=== ARBEITSAUFTRAG 1 ===
Überführen Sie sämtliche Zeilen der Datensätze in eine nummerierte Liste und lassen Sie dabei Leerzeilen weg.

-------- BEREITGESTELLTER TEXT --------

Entscheidungsstichwort (Thema)
Kündigung. Gemeinsamer Betrieb bei Land- und Seebetrieb
Leitsatz (redaktionell)
Bestätigung von BAGE 3, 197 = AP Nr. 1 zu § 22 KSchG
Normenkette
KSchG §§ 23-24
Verfahrensgang
LAG Niedersachsen (Urteil vom 27.04.1990; Aktenzeichen 3 Sa 896/88) |
ArbG Stade (Urteil vom 12.04.1988; Aktenzeichen 1 Ca 531/87) |
Tenor
Die Revision der Klägerin gegen das Urteil des Landesarbeitsgerichts Niedersachsen vom 27. April 1990 – 3 Sa 896/88 – wird auf ihre Kosten zurückgewiesen.
Von Rechts wegen!
Tatbestand
Die Klägerin war aufgrund eines Anstellungsvertrages vom 25. September 1984 seit diesem Tag bei der Beklagten als Sekretärin beschäftigt. Die Beklagte beschäftigt weniger als sechs Arbeitnehmer.
Am 13. November 1987 kündigte die Beklagte das Arbeitsverhältnis zum 31. Dezember 1987 und berief sich darauf, durch den Verkauf verschiedener Schiffe habe sich der Arbeitsaufwand so verringert, daß er von einem anderen Mitarbeiter miterledigt werden könne.

-------- DATENTEIL --------

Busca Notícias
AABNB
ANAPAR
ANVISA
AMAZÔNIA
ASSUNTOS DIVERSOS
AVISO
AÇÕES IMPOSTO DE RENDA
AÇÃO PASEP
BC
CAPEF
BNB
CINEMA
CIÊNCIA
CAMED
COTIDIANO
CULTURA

--------

=== ARBEITSAUFTRAG 2 ===
Geben Sie die Fortsetzung des Urteilstextes zur Kündigung im Anschluss an dessen letzten Satz an.

=== SCHRIFTLICHE ANTWORT 1 ===
1. Busca Notícias
2. AABNB
3. ANAPAR
4. ANVISA
5. AMAZÔNIA
6. ASSUNTOS DIVERSOS
7. AVISO
8. AÇÕES IMPOSTO DE RENDA
9. AÇÃO PASEP
10. BC
11. CAPEF
12. BNB
13. CINEMA
14. CIÊNCIA
15. CAMED
16. COTIDIANO
17. CULTURA

=== SCHRIFTLICHE ANTWORT 2 ===
Die Klägerin hält diese Kündigung für unwirksam. Sie ist der Auffassung, das KSchG finde Anwendung. Dazu trägt sie vor, die Geschäftsführer der Beklagten hätten mit teilweise wechselnder Zusammensetzung und teilweise auch mit dritten Personen eine Reihe von Kommanditgesellschaften gegründet, die einzelne Seeschiffe betrieben. Die Verwaltung dieser Seeschiffe werde ausschließlich über die Firma der Beklagten abgewickelt. Sämtliche Heuerrechnungen und andere Büroarbeiten würden in Geschäftsräumen der Beklagten ausgeführt, da die einzelnen Kommanditgesellschaften nicht über eigene Geschäftsräume verfügten. Die Kommanditgesellschaften firmierten auch unter der Anschrift der Beklagten, ebenso werde die Einstellung und die Kündigung der für die einzelnen Seeschiffe einzustellenden Personen über die Firma der Beklagten durchgeführt. Zur Zeit der Kündigung seien etwa zehn Schiffe von der Beklagten betreut worden, so daß davon auszugehen sei, die Beklagte beschäftige ständig mehr als fünf Arbeitnehmer.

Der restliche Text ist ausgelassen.